- [Excerpt to read]
____________

In addition to the 6,000 shares of preferred stock held by Fletcher International, Ltd.  pursuant to the First Amended and Restated Agreement dated January 17, 2003, but effective as of December 31, 2002, by and between Helix and Fletcher International, Ltd., our Articles of Incorporation give our board of directors the authority, without any action by our shareholders, to fix the rights and preferences on up to 4,994,000 shares of undesignated preferred stock, including dividend, liquidation and voting rights. In addition, our by-laws divide the board of directors into three classes. We are also subject to certain anti-takeover provisions of the Minnesota Business Corporation Act. We also have employment arrangements with all of our executive officers that require cash payments in the event of a “change of control.” Any or all of the provisions or factors described above may discourage a takeover proposal or tender offer not approved by management and the board of directors and could result in shareholders who may wish to participate in such a proposal or tender offer receiving less for their shares than otherwise might be available in the event of a takeover attempt.
 
Risks Relating to our Contracting Services Operations
 
Our contracting services operations are adversely affected by low oil and gas prices and by the cyclicality of the oil and gas industry.
 
Conditions in the oil and natural gas industry are subject to factors beyond our control. Our contracting services operations are substantially dependent upon the condition of the oil and gas industry, and in particular, the willingness of oil and gas companies to make capital expenditures for offshore exploration, development, drilling and production operations. The level of capital expenditures generally depends on the prevailing view of future oil and gas prices, which are influenced by numerous factors affecting the supply and demand for oil and gas, including, but not limited to:
 
 
 
worldwide economic activity;
 
 
demand for oil and natural gas, especially in the United States, China and India;
 
 
economic and political conditions in the Middle East and other oil-producing regions;
 
 
actions taken by the Organization of Petroleum Exporting Countries (“OPEC”);
 
 
the availability and discovery rate of new oil and natural gas reserves in offshore areas;
 
 
the cost of offshore exploration for and production and transportation of oil and gas;
 
 
the ability of oil and natural gas companies to generate funds or otherwise obtain external capital for exploration, development and production operations;
 
 
the sale and expiration dates of offshore leases in the United States and overseas;
 
 
technological advances affecting energy exploration, production, transportation and consumption;
 
 
weather conditions;
 
 
environmental and other governmental regulations; and
 
 
tax laws, regulations and policies.

____________

Saved entries:
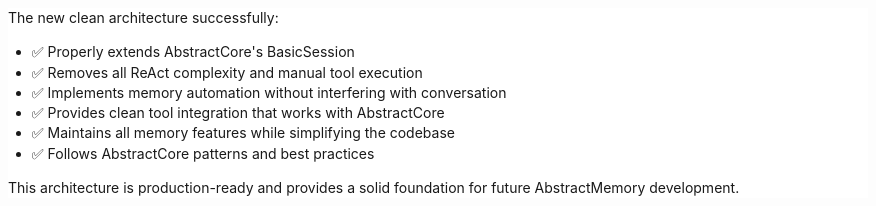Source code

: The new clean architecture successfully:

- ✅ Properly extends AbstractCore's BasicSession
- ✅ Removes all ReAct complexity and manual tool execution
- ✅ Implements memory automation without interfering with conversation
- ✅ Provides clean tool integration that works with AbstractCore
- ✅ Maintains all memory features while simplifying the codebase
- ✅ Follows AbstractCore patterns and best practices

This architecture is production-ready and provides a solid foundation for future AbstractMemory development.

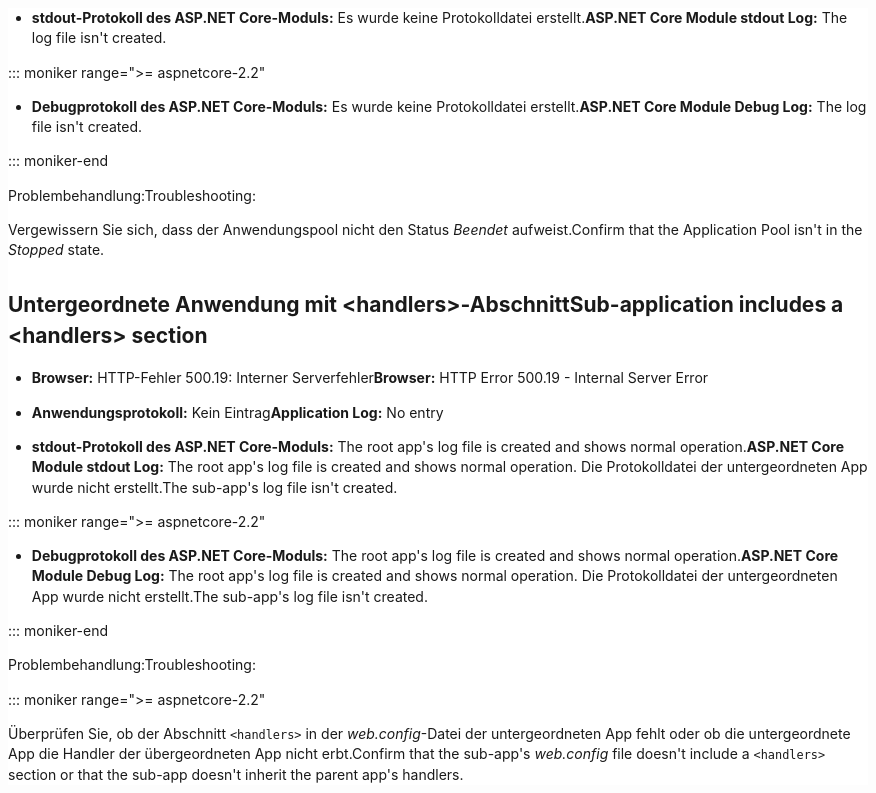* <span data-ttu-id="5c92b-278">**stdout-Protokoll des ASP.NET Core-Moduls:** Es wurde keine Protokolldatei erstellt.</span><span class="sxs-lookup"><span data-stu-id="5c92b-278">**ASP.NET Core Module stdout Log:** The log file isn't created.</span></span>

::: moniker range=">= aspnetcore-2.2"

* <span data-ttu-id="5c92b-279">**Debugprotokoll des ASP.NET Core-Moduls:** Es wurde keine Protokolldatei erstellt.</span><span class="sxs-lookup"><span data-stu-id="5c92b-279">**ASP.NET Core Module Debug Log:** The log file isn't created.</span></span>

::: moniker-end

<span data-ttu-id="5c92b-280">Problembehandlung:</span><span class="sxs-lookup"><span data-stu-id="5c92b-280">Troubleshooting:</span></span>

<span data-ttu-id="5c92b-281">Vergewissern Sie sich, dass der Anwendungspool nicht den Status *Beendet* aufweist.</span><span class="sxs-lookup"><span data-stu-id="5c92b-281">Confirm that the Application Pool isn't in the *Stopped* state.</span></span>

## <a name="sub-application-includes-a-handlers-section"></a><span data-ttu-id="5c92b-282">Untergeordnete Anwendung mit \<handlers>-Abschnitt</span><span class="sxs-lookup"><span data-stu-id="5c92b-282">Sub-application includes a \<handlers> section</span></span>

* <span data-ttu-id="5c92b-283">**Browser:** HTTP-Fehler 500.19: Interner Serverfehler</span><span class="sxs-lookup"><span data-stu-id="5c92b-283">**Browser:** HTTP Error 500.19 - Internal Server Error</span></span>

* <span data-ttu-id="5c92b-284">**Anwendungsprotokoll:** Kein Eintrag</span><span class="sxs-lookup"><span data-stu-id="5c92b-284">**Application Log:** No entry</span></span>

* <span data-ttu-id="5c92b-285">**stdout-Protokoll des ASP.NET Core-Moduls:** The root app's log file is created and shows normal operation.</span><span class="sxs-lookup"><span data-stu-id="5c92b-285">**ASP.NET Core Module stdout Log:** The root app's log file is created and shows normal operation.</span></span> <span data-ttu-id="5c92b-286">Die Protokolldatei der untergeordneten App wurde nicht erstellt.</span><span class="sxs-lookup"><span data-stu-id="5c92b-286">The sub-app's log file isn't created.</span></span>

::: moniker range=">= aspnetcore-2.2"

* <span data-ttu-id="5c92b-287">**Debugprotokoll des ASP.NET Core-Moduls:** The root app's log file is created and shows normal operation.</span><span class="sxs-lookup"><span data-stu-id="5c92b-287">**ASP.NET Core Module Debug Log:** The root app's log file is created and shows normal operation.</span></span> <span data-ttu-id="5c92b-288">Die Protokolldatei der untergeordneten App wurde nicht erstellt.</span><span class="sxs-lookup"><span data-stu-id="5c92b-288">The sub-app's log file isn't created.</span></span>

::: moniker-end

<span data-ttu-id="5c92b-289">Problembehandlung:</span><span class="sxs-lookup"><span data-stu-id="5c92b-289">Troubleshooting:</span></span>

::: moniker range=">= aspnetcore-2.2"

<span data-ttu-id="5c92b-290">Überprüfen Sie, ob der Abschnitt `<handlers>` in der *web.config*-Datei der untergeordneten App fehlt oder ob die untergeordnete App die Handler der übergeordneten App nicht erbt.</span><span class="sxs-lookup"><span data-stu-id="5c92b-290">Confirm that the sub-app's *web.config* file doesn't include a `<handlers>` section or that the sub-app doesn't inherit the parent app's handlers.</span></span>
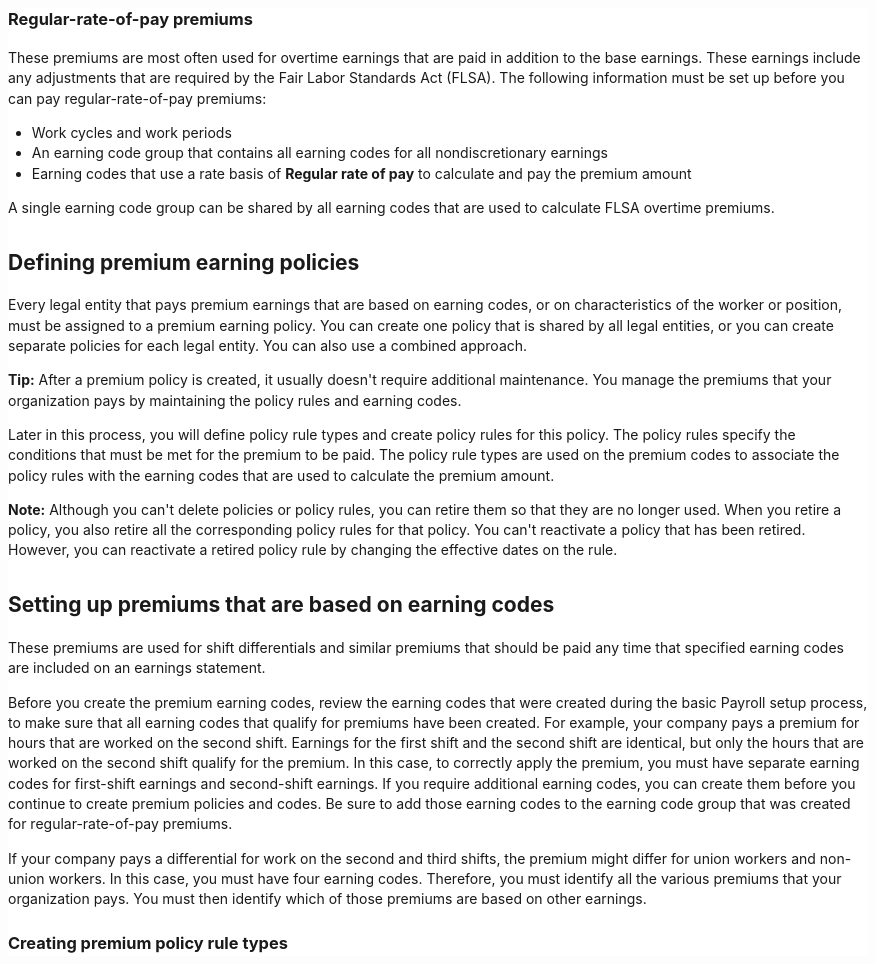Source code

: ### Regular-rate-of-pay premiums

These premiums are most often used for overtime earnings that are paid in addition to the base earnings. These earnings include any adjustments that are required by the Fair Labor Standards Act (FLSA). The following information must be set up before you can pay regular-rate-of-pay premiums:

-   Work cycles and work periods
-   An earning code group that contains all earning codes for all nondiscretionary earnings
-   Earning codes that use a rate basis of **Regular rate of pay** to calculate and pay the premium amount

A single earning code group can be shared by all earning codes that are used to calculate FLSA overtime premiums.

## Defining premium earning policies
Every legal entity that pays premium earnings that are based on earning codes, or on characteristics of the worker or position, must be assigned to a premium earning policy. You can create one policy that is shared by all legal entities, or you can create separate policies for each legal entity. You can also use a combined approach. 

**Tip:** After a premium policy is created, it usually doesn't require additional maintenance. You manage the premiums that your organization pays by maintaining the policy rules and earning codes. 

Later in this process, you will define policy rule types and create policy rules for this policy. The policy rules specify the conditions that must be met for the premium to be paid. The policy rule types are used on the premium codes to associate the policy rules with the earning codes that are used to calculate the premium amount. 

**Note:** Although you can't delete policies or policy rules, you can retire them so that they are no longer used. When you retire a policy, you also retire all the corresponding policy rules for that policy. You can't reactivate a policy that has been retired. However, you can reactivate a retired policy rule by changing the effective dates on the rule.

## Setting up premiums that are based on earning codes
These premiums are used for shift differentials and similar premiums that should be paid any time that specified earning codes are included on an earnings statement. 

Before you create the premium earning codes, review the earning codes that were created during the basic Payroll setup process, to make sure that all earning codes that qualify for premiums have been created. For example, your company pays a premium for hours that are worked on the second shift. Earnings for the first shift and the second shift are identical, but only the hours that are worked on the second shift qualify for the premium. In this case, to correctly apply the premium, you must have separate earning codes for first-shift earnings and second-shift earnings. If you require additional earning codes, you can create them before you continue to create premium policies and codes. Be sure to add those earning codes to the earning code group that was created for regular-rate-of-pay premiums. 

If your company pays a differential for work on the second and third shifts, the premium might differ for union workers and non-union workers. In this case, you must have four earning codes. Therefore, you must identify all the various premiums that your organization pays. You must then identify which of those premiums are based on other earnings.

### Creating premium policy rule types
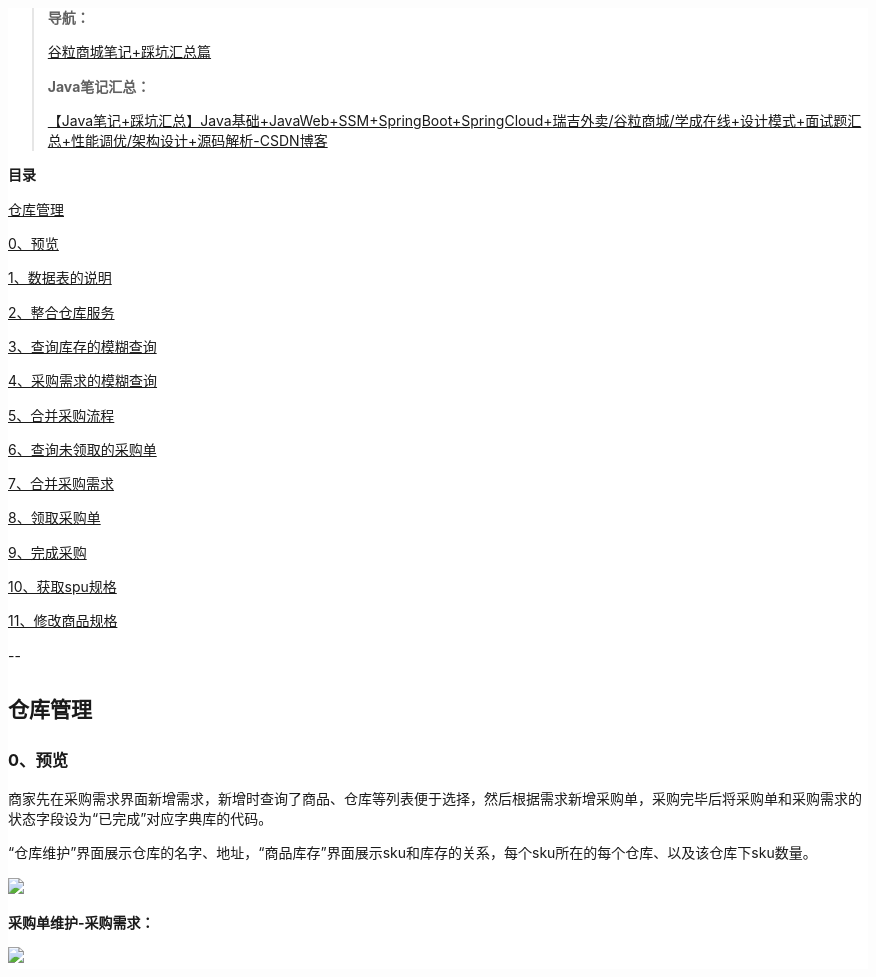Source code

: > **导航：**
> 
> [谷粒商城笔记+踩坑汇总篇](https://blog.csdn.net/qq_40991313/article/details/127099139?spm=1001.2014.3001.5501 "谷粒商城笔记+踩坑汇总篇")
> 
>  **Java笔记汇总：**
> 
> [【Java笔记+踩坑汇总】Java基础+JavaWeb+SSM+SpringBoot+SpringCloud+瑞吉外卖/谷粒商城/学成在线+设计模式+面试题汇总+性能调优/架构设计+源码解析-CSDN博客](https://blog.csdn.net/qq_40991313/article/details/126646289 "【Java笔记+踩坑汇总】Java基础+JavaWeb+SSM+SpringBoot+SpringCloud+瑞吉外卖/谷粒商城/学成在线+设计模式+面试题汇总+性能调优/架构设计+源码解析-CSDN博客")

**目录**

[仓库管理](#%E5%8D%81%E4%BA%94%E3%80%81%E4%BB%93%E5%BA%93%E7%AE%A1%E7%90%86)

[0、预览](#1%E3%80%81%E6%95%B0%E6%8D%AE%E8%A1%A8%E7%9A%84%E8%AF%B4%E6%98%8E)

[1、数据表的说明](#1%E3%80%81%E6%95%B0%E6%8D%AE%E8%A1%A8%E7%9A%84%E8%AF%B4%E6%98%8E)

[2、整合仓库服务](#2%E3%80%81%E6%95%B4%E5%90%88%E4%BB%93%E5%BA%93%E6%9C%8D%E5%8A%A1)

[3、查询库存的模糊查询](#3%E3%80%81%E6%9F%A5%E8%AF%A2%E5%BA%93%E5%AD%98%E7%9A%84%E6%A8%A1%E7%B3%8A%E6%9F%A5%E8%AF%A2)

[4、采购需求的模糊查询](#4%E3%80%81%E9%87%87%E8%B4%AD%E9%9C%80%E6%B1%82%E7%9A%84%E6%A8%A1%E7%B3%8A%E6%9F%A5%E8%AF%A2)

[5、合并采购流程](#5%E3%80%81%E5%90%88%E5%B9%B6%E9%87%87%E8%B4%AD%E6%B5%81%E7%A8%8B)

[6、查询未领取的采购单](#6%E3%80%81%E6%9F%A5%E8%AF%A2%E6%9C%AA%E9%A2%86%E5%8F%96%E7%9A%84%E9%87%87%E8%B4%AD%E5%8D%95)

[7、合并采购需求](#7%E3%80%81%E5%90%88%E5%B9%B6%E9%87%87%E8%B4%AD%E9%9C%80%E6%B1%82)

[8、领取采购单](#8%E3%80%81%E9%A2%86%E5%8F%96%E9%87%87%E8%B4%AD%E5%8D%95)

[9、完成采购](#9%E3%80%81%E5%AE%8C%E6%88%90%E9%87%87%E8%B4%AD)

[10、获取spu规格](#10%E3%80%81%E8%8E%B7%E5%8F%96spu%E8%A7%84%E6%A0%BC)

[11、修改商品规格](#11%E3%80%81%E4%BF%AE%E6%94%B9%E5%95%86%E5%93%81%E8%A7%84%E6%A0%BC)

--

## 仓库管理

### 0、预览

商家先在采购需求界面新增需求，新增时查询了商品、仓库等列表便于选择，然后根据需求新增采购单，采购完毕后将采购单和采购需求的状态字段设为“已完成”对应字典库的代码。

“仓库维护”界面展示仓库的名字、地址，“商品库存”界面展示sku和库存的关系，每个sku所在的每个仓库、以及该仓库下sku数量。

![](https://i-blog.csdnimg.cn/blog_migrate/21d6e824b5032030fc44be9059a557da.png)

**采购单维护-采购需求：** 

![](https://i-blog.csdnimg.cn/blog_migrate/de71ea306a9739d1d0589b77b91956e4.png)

____________

- [What you need to do]
**a.** In the excerpt, on up to how many shares of undesignated preferred stock may the board of directors fix rights and preferences without shareholder action?
**b.** Using the excerpt, explain why low oil and gas prices adversely affect the contracting services operations.
The saved lines are not needed for this work.

- [Exercise results]
**a.** Up to 4,994,000 shares.

**b.** The contracting services operations depend heavily on oil and gas companies' willingness to make capital expenditures for offshore exploration, development, drilling and production. The level of those expenditures generally depends on the prevailing view of future oil and gas prices.